TESTO IN ESAME:
____

Ascoltando un album musicale, sono tante le cose che ci rimangono impresse: in primis le canzoni, con i loro mix di suoni capaci di far emergere emozioni profonde in ognuno di noi. Ma anche le copertine giocano un ruolo fondamentale. Anzi, a volte sono proprio la prima immagine che ci viene in mente quando pensiamo a un disco che abbiamo amato.
Spesso sentiamo parlare di cineturismo, ossia quella tendenza a visitare i luoghi in cui sono stati girati film o serie TV. Una voglia irrefrenabile di mettere piede sulla stessa porzione di terra calpestata dai nostri artisti preferiti, che trova spazio anche nell’ambito musicale. Non è un caso che Abbey Road, a Londra, necessiti di costante manutenzione a causa del continuo afflusso di turisti che ogni giorno affollano l’iconico attraversamento pedonale dei Beatles.

____

COMPITO DA SVOLGERE:
Riproponi parola per parola l'intero testo sulle copertine degli album e sul turismo musicale. I dati non servono a nulla in questo compito.

(Voci del dataset)
____

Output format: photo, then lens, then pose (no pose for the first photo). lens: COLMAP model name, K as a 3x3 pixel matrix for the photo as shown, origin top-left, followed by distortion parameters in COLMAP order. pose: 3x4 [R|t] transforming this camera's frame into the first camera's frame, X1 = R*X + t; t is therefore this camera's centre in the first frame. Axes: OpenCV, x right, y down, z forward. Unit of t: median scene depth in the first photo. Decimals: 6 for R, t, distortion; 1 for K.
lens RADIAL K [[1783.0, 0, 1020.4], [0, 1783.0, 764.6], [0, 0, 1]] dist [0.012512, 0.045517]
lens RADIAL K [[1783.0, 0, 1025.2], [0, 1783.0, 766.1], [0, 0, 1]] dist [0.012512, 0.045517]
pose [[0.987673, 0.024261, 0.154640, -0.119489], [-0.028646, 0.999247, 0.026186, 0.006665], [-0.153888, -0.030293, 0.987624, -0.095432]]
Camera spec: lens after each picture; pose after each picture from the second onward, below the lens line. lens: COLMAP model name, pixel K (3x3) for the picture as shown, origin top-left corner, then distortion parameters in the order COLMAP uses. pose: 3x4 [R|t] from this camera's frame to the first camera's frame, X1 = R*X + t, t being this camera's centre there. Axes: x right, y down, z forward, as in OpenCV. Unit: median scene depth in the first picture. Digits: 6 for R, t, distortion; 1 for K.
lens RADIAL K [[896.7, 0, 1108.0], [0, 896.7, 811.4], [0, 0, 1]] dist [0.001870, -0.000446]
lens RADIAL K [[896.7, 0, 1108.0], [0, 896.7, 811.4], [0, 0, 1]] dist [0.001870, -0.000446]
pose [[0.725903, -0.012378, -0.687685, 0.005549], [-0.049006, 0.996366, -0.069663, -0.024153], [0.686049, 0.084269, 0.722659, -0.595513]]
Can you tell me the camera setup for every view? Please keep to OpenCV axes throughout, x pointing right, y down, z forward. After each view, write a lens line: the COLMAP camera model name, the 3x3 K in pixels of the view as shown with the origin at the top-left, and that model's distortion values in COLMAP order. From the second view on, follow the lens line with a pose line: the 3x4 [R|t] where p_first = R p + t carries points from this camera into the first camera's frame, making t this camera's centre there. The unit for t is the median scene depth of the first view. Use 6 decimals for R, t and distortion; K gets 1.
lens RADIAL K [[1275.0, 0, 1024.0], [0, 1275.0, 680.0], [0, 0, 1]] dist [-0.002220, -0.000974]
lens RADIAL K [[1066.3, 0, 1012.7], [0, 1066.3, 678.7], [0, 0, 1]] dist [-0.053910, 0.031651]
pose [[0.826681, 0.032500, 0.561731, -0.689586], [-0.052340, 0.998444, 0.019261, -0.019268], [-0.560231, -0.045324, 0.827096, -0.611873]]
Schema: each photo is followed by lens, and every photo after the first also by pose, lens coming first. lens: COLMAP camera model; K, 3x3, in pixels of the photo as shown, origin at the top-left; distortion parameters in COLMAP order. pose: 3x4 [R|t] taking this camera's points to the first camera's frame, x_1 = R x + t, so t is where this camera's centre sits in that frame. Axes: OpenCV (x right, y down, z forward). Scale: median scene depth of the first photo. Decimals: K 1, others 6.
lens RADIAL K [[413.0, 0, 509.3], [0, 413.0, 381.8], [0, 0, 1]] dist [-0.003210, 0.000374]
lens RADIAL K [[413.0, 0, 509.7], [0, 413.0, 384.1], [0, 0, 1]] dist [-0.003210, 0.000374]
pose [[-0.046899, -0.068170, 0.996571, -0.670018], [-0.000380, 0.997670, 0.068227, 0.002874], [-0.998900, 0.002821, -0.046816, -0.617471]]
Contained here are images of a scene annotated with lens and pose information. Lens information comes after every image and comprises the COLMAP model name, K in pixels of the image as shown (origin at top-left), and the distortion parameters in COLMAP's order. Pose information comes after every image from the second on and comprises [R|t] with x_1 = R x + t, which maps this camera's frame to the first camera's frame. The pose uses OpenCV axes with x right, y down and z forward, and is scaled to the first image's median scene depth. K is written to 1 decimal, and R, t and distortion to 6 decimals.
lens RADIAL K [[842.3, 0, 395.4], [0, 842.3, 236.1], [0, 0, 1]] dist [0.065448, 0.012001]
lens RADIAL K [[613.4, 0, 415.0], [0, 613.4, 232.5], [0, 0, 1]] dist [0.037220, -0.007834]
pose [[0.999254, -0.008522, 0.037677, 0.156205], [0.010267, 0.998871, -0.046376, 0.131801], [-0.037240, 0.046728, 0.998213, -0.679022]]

____

COMPITO SVOLTO:
Ascoltando un album musicale, sono tante le cose che ci rimangono impresse: in primis le canzoni, con i loro mix di suoni capaci di far emergere emozioni profonde in ognuno di noi. Ma anche le copertine giocano un ruolo fondamentale. Anzi, a volte sono proprio la prima immagine che ci viene in mente quando pensiamo a un disco che abbiamo amato.
Spesso sentiamo parlare di cineturismo, ossia quella tendenza a visitare i luoghi in cui sono stati girati film o serie TV. Una voglia irrefrenabile di mettere piede sulla stessa porzione di terra calpestata dai nostri artisti preferiti, che trova spazio anche nell’ambito musicale. Non è un caso che Abbey Road, a Londra, necessiti di costante manutenzione a causa del continuo afflusso di turisti che ogni giorno affollano l’iconico attraversamento pedonale dei Beatles.